Many may not know that livestock is responsible for 18% of greenhouse gas emissions, which is more than all of transportation. The emissions are not projected to decrease any time soon. Greenhouse gas emissions from agriculture are expected to increase by 80% by the year 2050. Cows in particular produce 250-500 liters of methane gas per day, which equates to over 150 billion gallons of methane from the estimated 1.5 billion cows around the world. In addition, it takes 2,500 gallons of water to produce one pound of beef. Agriculture is responsible for 80-90% of water consumption in the United States, and 56% of the US water consumption goes to growing feed crops for livestock. Only 5% of water use in the US is used in private homes.

It may not seem like just one person choosing to eat a little less meat may make a difference, but all great changes starts with just one. “But I don’t know any meatless recipes.” Problem solved; below is a recipe for a vegetarian chili. It is packed with vegetables providing a variety of nutrients, protein and fiber from beans, and whole lot of flavor. Join me, and many others, in going meatless (don’t be chicken).


Vegetarian Chili

INGREDIENTS

  • 2 tbsp extra-virgin olive oil
  • 1 medium onion, diced
  • 4 cloves garlic, minced
  • 1 bell pepper, diced
  • 1 large carrot, finely diced
  • 1 large stalk celery, finely diced
  • 1 jalapeño, diced (remove seeds if you don’t like spice)
  • 2 tbsp parsley, finely chopped (optional)
  • 2½ tbsp chili powder
  • ½ tbsp cocoa powder
  • 2 tsp cumin
  • 1 tsp smoked paprika
  • 1 tsp oregano
  • 1 tsp sugar
  • ¼ tsp cinnamon
  • ½ tsp salt + black pepper, to taste
  • 1-28oz can diced tomatoes, with juices
  • ¼ cup tomato paste
  • 1-15oz can pinto or black beans, drained and rinsed
  • 1-15oz can red kidney beans, drained and rinsed

INSTRUCTIONS

Add olive oil to a large pot over medium heat. Once hot, add onion and a pinch of salt and pepper. Cook for about five minutes.

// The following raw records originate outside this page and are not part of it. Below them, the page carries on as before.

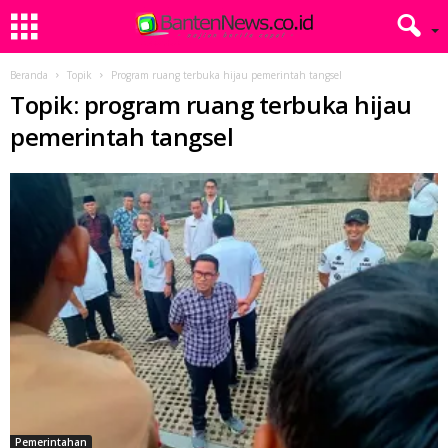
Beranda
Topik
Program ruang terbuka hijau pemerintah tangsel
Topik: program ruang terbuka hijau
pemerintah tangsel
Pemerintahan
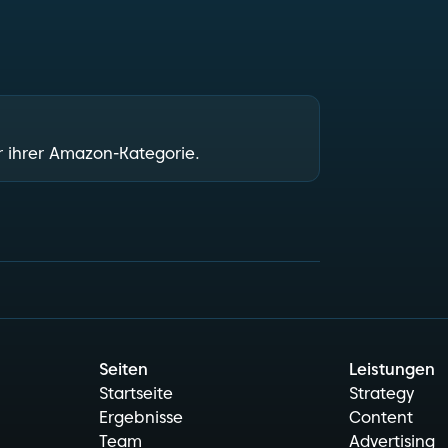
artner.
r ihrer Amazon-Kategorie.
Seiten
Leistungen
Startseite
Strategy
Ergebnisse
Content
Team
Advertising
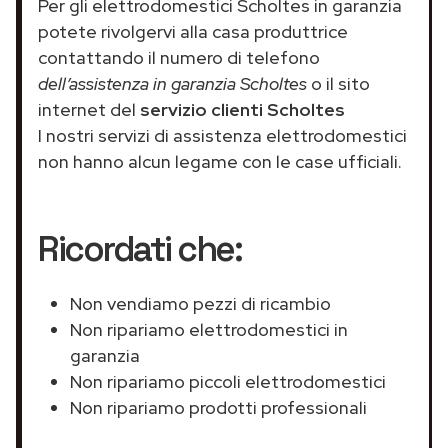
Per gli elettrodomestici Scholtes in garanzia
potete rivolgervi alla casa produttrice
contattando il numero di telefono
dell’assistenza in garanzia Scholtes
o il sito
internet del
servizio clienti Scholtes
I nostri servizi di assistenza elettrodomestici
non hanno alcun legame con le case ufficiali.
Ricordati che:
Non vendiamo pezzi di ricambio
Non ripariamo elettrodomestici in
garanzia
Non ripariamo piccoli elettrodomestici
Non ripariamo prodotti professionali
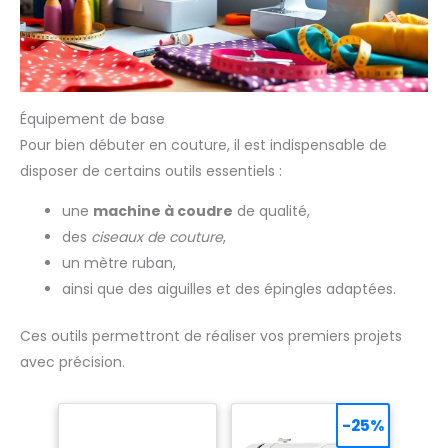
Équipement de base
Pour bien débuter en couture, il est indispensable de
disposer de certains outils essentiels :
une
machine à coudre
de qualité,
des
ciseaux de couture
,
un mètre ruban,
ainsi que des aiguilles et des épingles adaptées.
Ces outils permettront de réaliser vos premiers projets
avec précision.
-25%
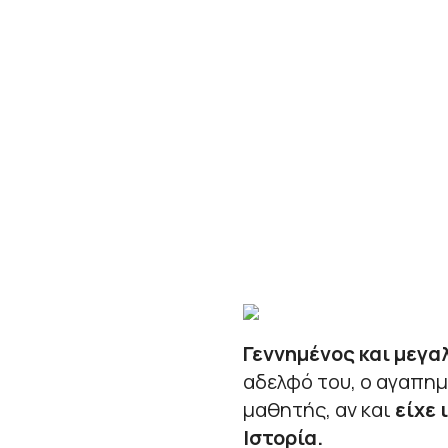
Γεννημένος και μεγα
αδελφό του, ο αγαπημ
μαθητής, αν και
είχε 
Ιστορία.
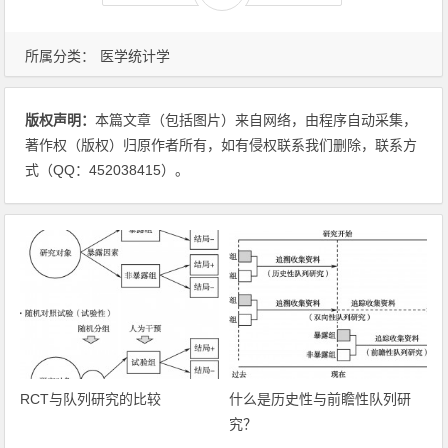
所属分类：
医学统计学
版权声明：
本篇文章（包括图片）来自网络，由程序自动采集，
著作权（版权）归原作者所有，如有侵权联系我们删除，联系方
式（QQ：452038415）。
RCT与队列研究的比较
什么是历史性与前瞻性队列研
究？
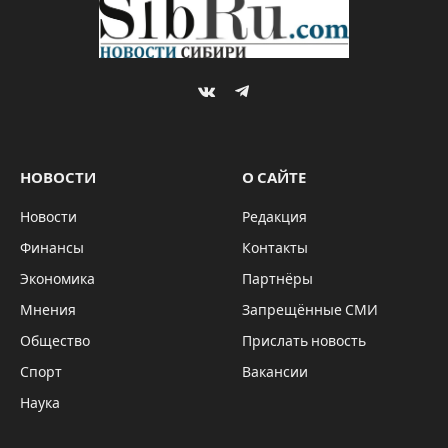
VKontakte
Telegram
НОВОСТИ
О САЙТЕ
Новости
Редакция
Финансы
Контакты
Экономика
Партнёры
Мнения
Запрещённые СМИ
Общество
Прислать новость
Спорт
Вакансии
Наука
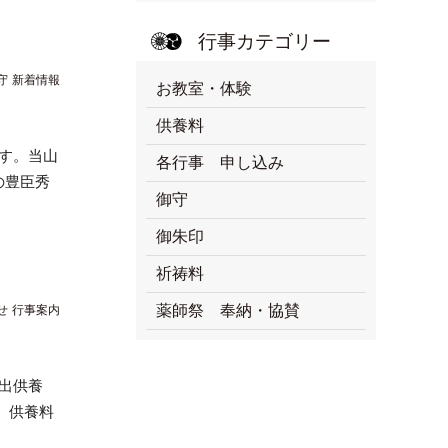
行事カテゴリー
守
新着情報
お教室・体験
供養料
す。当山
各行事 申し込み
の豊臣秀
御守
御朱印
祈祷料
薬師祭 奉納・協賛
せ
行事案内
想い出供養
 供養料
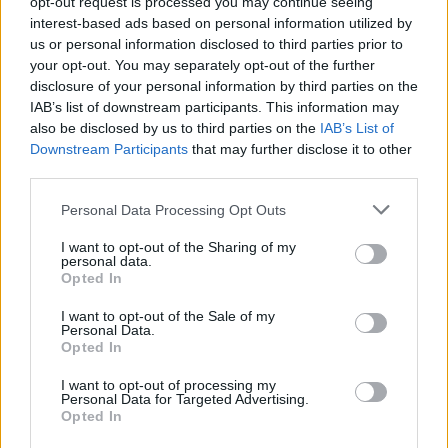
opt-out request is processed you may continue seeing
interest-based ads based on personal information utilized by
us or personal information disclosed to third parties prior to
your opt-out. You may separately opt-out of the further
disclosure of your personal information by third parties on the
IAB’s list of downstream participants. This information may
also be disclosed by us to third parties on the
IAB’s List of
Downstream Participants
that may further disclose it to other
Carte Grise
third parties.
Carte grise : la hausse dès mars 2026
Personal Data Processing Opt Outs
qui va tout changer
I want to opt-out of the Sharing of my
Auto Pour Vous
2 mars 2026
0
personal data.
Opted In
I want to opt-out of the Sale of my
Personal Data.
Opted In
I want to opt-out of processing my
Personal Data for Targeted Advertising.
Opted In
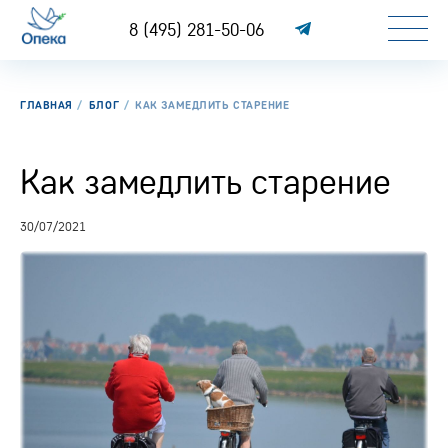
8 (495) 281-50-06
ГЛАВНАЯ
БЛОГ
КАК ЗАМЕДЛИТЬ СТАРЕНИЕ
Как замедлить старение
30/07/2021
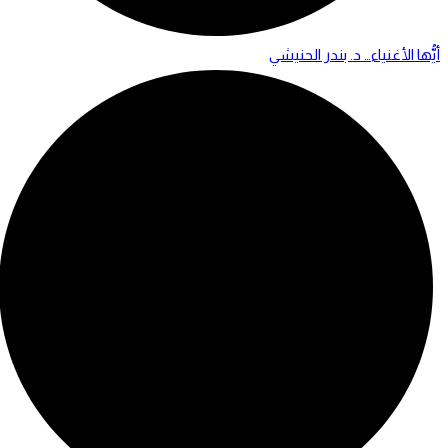
أيُّها الأغنياء… د. بندر الحنيشي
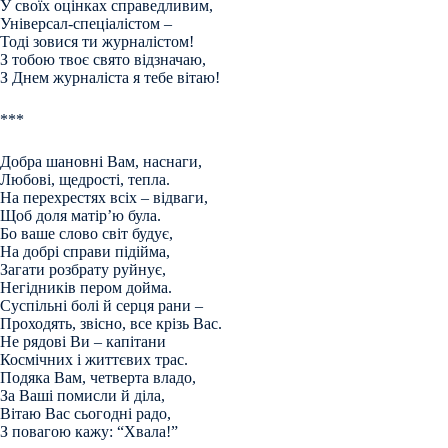
У своїх оцінках справедливим,
Універсал-спеціалістом –
Тоді зовися ти журналістом!
З тобою твоє свято відзначаю,
З Днем журналіста я тебе вітаю!
***
Добра шановні Вам, наснаги,
Любові, щедрості, тепла.
На перехрестях всіх – відваги,
Щоб доля матір’ю була.
Бо ваше слово світ будує,
На добрі справи підійма,
Загати розбрату руйнує,
Негідників пером дойма.
Суспільні болі й серця рани –
Проходять, звісно, все крізь Вас.
Не рядові Ви – капітани
Космічних і життєвих трас.
Подяка Вам, четверта владо,
За Ваші помисли й діла,
Вітаю Вас сьогодні радо,
З повагою кажу: “Хвала!”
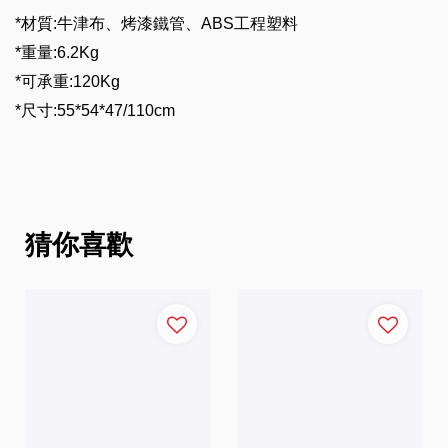
*
材質
:
牛津布、烤漆鐵管、
ABS
工程塑料
*
重量
:6.2Kg
*
可承重
:120Kg
*
尺寸
:55*54*47/110cm
猜你喜歡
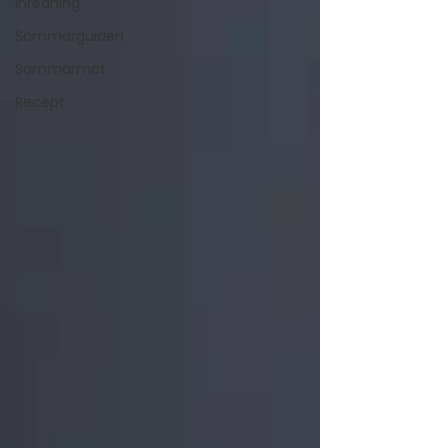
Inredning
Sommarguiden
Sommarmat
Recept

Add pepper, carrot, celery, and jalapeño and cook for another five minutes. Add parsley, chili powder, cocoa powder, cumin, smoked paprika, oregano, sugar, cinnamon, salt, and pepper. Cook for about a minute.

Add diced tomatoes, tomato paste, and beans, stirring to combine. Bring mixture to a boil then reduce heat to medium low and simmer (there should be tiny bubbles), uncovered for at least 30 minutes or ideally two hours for the most flavor.

Recipe from Hummusapien


Sources:

Usda.gov. Spotlight: Per capita availability of chicken higher than that of beef.

Fao.org. Spotlight: Livestock impacts on the environment.

http://www.nature.com/nature/journal/v515/n7528/full/nature13959.html

Ross, Philip. “Cow farts have ‘larger greenhouse gas impact’ than previously thought; methane pushes climate change.” International Business Times. 2013.

“USDA ERS – Irrigation & Water Use.” United States Department of Agriculture Economic Research Service. 2013.

Jacobson, Michael F. “More and Cleaner Water.” In Six Arguments for a Greener Diet: How a More Plant-based Diet Could save Your Health and the Environment. Washington, DC: Center for Science in the Public Interest, 2006.

Oxford Journals. “Water Resources: Agricultural and Environmental Issues”

Jacobson, Michael F. “More and Cleaner Water.” In Six Arguments for a Greener Diet: How a More Plant-based Diet Could save Your Health and the Environment. Washington, DC: Center for Science in the Public Interest, 2006.